What is required:
An exact restatement of the data is required, with the images omitted.
###
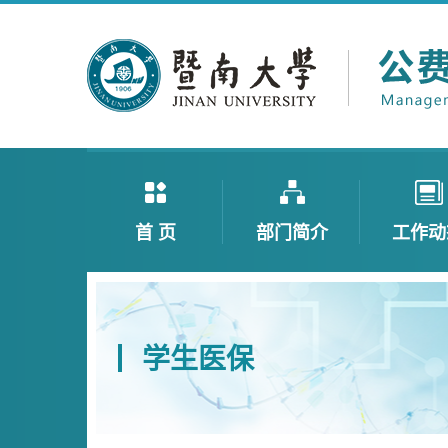
首 页
部门简介
工作动
学生医保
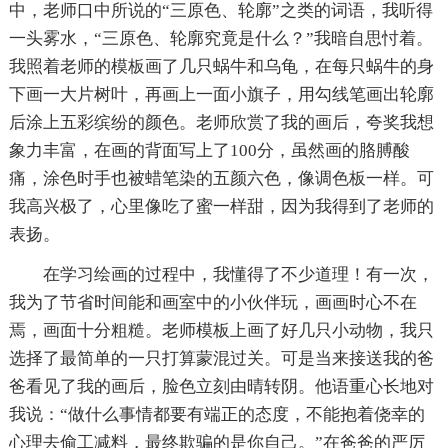
中，老师口中所说的“三原色、轮廓”之类的词语，我听得
一头雾水，“三原色、轮廓究竟是什么？”我暗自思忖着。
我照着老师的模板画了几只蜗牛和乌龟，在每只蜗牛的身
下画一大片树叶，再画上一面小旗子，用勾线笔画出轮廓
后涂上五彩缤纷的颜色。老师欣赏了我的画后，夸奖我想
象力丰富，在画的背面写上了100分，虽然画的胳膊酸
痛，涂色时手也被蜡笔染的五颜六色，像调色板一样。可
我高兴极了，心里像吃了蜜一样甜，因为我得到了老师的
表扬。
在学习绘画的过程中，我懂得了不少道理！有一次，
我为了节省时间能和画室中的小伙伴玩，画画时心不在
焉，画面十分粗糙。老师模板上画了好几只小动物，我只
选择了最简单的一只打算蒙混过关。可是当来接送我的爸
爸看见了我的画后，脸色立刻由晴转阴。他语重心长地对
我说：“做什么事情都要有端正的态度，不能抱着侥幸的
心理去偷工减料，最终欺骗的是你自己。”在爸爸的严厉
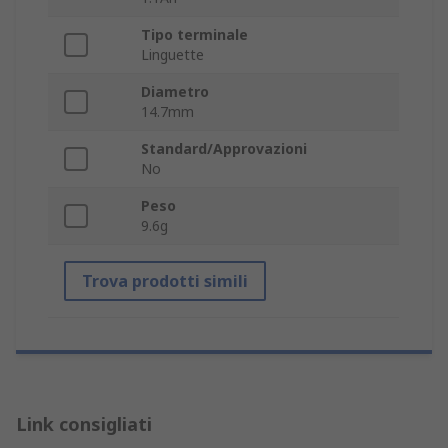
Tipo terminale
Linguette
Diametro
14.7mm
Standard/Approvazioni
No
Peso
9.6g
Trova prodotti simili
Link consigliati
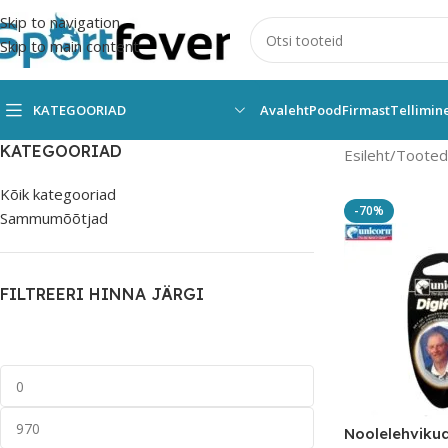
Skip to navigation
Skip to main content
KATEGOORIAD
Avaleht
Pood
Firmast
Tellimin
KATEGOORIAD
Esileht
Tooted 
Kõik kategooriad
-70%
Sammumõõtjad
FILTREERI HINNA JÄRGI
Noolelehviku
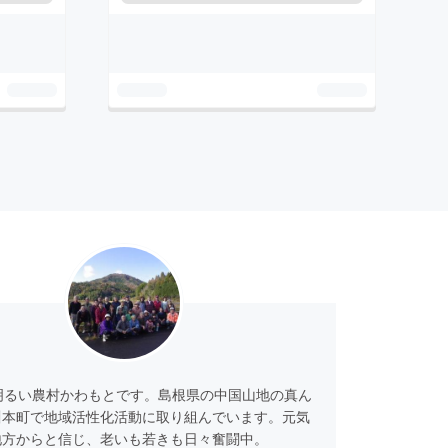
明るい農村かわもとです。島根県の中国山地の真ん
川本町で地域活性化活動に取り組んでいます。元気
地方からと信じ、老いも若きも日々奮闘中。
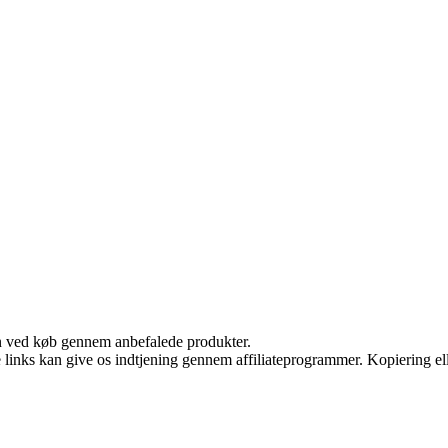
n ved køb gennem anbefalede produkter.
le links kan give os indtjening gennem affiliateprogrammer. Kopiering ell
###
Answer space:
首 页
部门简介
工作动
学生医保
中，老师口中所说的“三原色、轮廓”之类的词语，我听得
一头雾水，“三原色、轮廓究竟是什么？”我暗自思忖着。
我照着老师的模板画了几只蜗牛和乌龟，在每只蜗牛的身
下画一大片树叶，再画上一面小旗子，用勾线笔画出轮廓
后涂上五彩缤纷的颜色。老师欣赏了我的画后，夸奖我想
象力丰富，在画的背面写上了100分，虽然画的胳膊酸
痛，涂色时手也被蜡笔染的五颜六色，像调色板一样。可
我高兴极了，心里像吃了蜜一样甜，因为我得到了老师的
表扬。
在学习绘画的过程中，我懂得了不少道理！有一次，
我为了节省时间能和画室中的小伙伴玩，画画时心不在
焉，画面十分粗糙。老师模板上画了好几只小动物，我只
选择了最简单的一只打算蒙混过关。可是当来接送我的爸
爸看见了我的画后，脸色立刻由晴转阴。他语重心长地对
我说：“做什么事情都要有端正的态度，不能抱着侥幸的
心理去偷工减料，最终欺骗的是你自己。”在爸爸的严厉
Tipo terminale
Linguette
Diametro
14.7mm
Standard/Approvazioni
No
Peso
9.6g
Trova prodotti simili
Link consigliati
Skip to navigation
Skip to main content
KATEGOORIAD
Avaleht
Pood
Firmast
Tellimin
KATEGOORIAD
Esileht
Tooted 
Kõik kategooriad
-70%
Sammumõõtjad
FILTREERI HINNA JÄRGI
Noolelehviku
明るい農村かわもとです。島根県の中国山地の真ん
川本町で地域活性化活動に取り組んでいます。元気
地方からと信じ、老いも若きも日々奮闘中。
n ved køb gennem anbefalede produkter.
le links kan give os indtjening gennem affiliateprogrammer. Kopiering ell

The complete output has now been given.